The Pound rallied strongly against the majority of its currency peers yesterday as the long awaited first quarter Gross Domestic Product report showed that Britain expanded by 0.3% during the first three months of 2013. Annualised growth rose to a near-two-year high of 0.6% as robust Service Sector Output, fuelled by impressive UK motor vehicle sales, helped Britain avoid falling into a triple-dip recession.
The Pound to Euro exchange rate (GBP/EUR) rose by around 1.5 cents to 1.1887, within 1 pip of a 3-month high. Sterling hit a 2-month high of 1.5480 (GBP/USD) against the US Dollar after strengthening by almost 2.0 cents. The Pound also hit a 2-month high of 1.5010 (GBP/AUD) against the Australian Dollar, and a 2.5-month high of 1.5823 (GBP/CAD) against the Canadian Dollar.
Sterling had a terrible start to 2013 with weak Manufacturing, Construction, Retail Sales, and Industrial Production figures leading many to believe that the UK was on the verge of sliding into a symbolically significant triple-dip recession. On top of that, investors feared that Britain was set to lose its coveted triple-A credit rating, and speculation was rife that the Bank of England would look to shore up the UK economy with further monetary easing measures. This mélange of negativity sent the Pound lower by around 6 cents versus the Euro and close to 10 cents against the US Dollar.
Moody’s, and then Fitch, proved that there was some substance in the British New Year blues, as they downgraded the UK sovereign credit rating by one notch to Aa1/AA+ (the second highest grade of debt).
However, the UK Budget for 2013 did not see any significant changes to the Bank of England’s remit, meaning that with the headline rate of CPI inflation standing above the BoE’s target of 2.0% at 2.8%, Mervyn King and co. have remained reluctant to raise the asset purchasing target above £375 billion.
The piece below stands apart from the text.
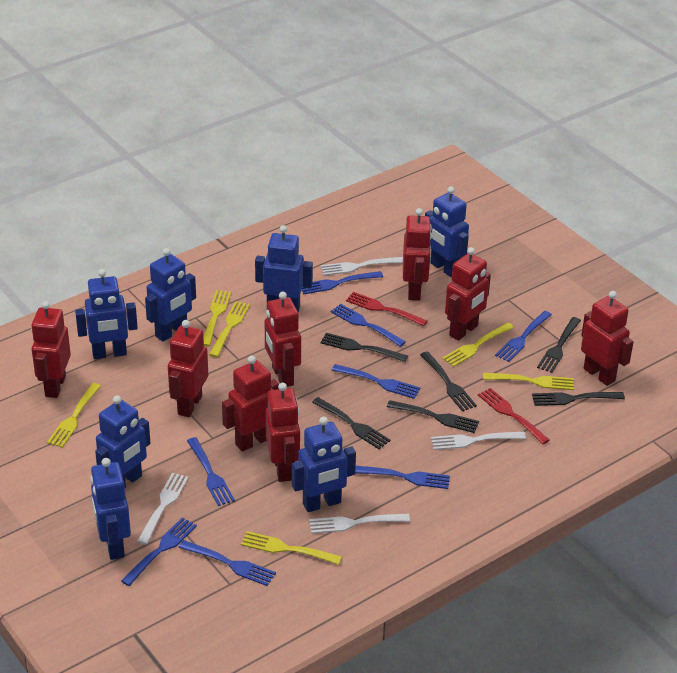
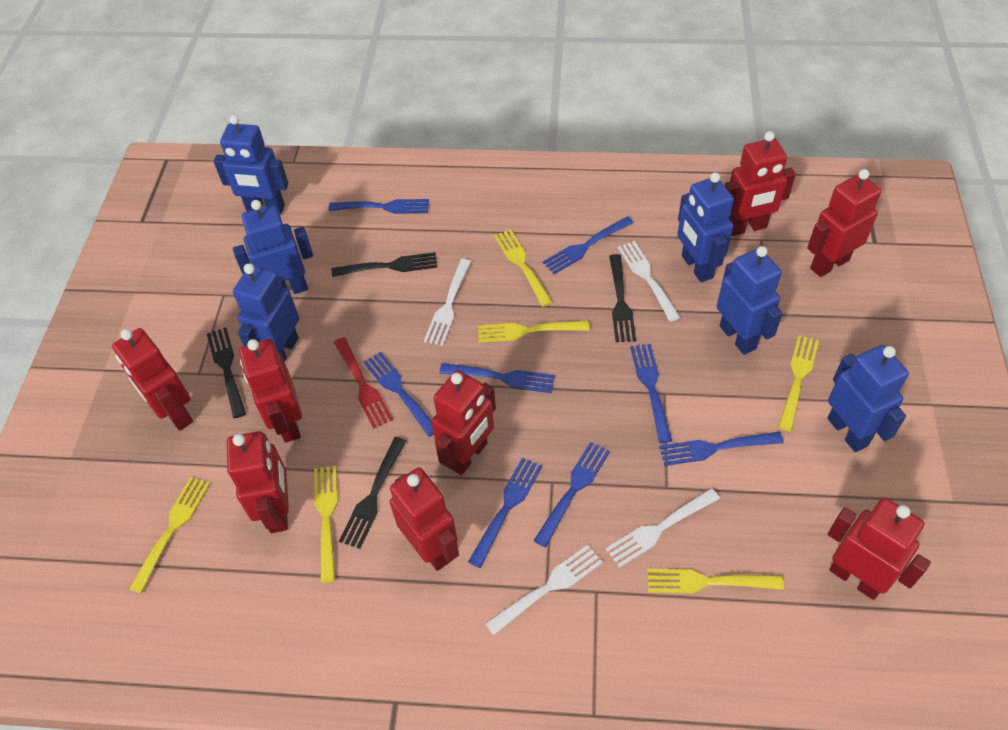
black fork: [312,397,390,449] [320,333,408,362] [387,400,479,433] [420,351,477,411] [532,392,625,406] [537,317,581,373] = 6 -> [207,327,246,418] [332,252,437,277] [339,437,406,549] [609,254,636,342] = 4
blue robot: [75,269,138,359] [90,458,131,560] [95,396,150,488] [145,248,196,342] [255,225,313,313] [292,417,356,512] [425,186,469,278] = 7 -> [213,115,289,215] [233,200,313,294] [233,263,299,362] [677,172,734,282] [717,246,783,355] [828,345,909,452] = 6
red fork: [346,292,427,326] [478,388,550,444] = 2 -> [334,337,393,429] = 1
And to top things off, yesterday the Office for National Statistics announced that Britain avoided slipping into, what was possibly the most dangerous of pitfalls, a triple-dip recession. Although the Manufacturing Industry shrunk by -0.3%; the flagging Construction Sector declined by -2.5%; and Agricultural Output contracted by -3.7%, the outlook for the UK economy now looks far better than during the middle of January when Sterling started spiraling lower.
The dominant Services Industry – which accounts for over 70% of GDP – grew by 0.6% in the first quarter, and Industrial Output expanded by 0.2% as a major North Sea oilfield re-opened. In response to the robust 0.3% GDP print, which beat forecasts of just 0.1% growth, the Chancellor George Osborne said: “Britain is recovering and we are building an economy fit for the future”.
Since January, the Eurozone has been ravaged by the Cyprus bailout debacle; the inconclusive Italian elections; the threat of Slovenia requesting financial assistance; record Unemployment; and a slowdown to Germany – its largest economic force. This has led to louder chorus calls for the ECB to reduce rates, which has spooked investors and made it possible that GBP/EUR could continue growing towards psychological resistance at 1.2000 over the next few weeks.
Towards the end of the first quarter, the optimism in the United States also began to run out of steam as Manufacturing Output, Retail Sales, and labour market data began to slide. This trend of economic weakness in the US was most notably signalled by the profound drop-off in US Non-farm Payrolls from 236,000 in February to just 88,000 in March. The downturn is most likely a response to the ‘fiscal cliff’ and ‘sequestration’ spending cuts that kicked in during Q1, and has forced to Federal Reserve to stick to its aggressive QE3 monetary easing scheme. US first quarter GDP results are released tomorrow and a score below the expected 1.4% could allow GBP/USD to breach resistance around 1.5550.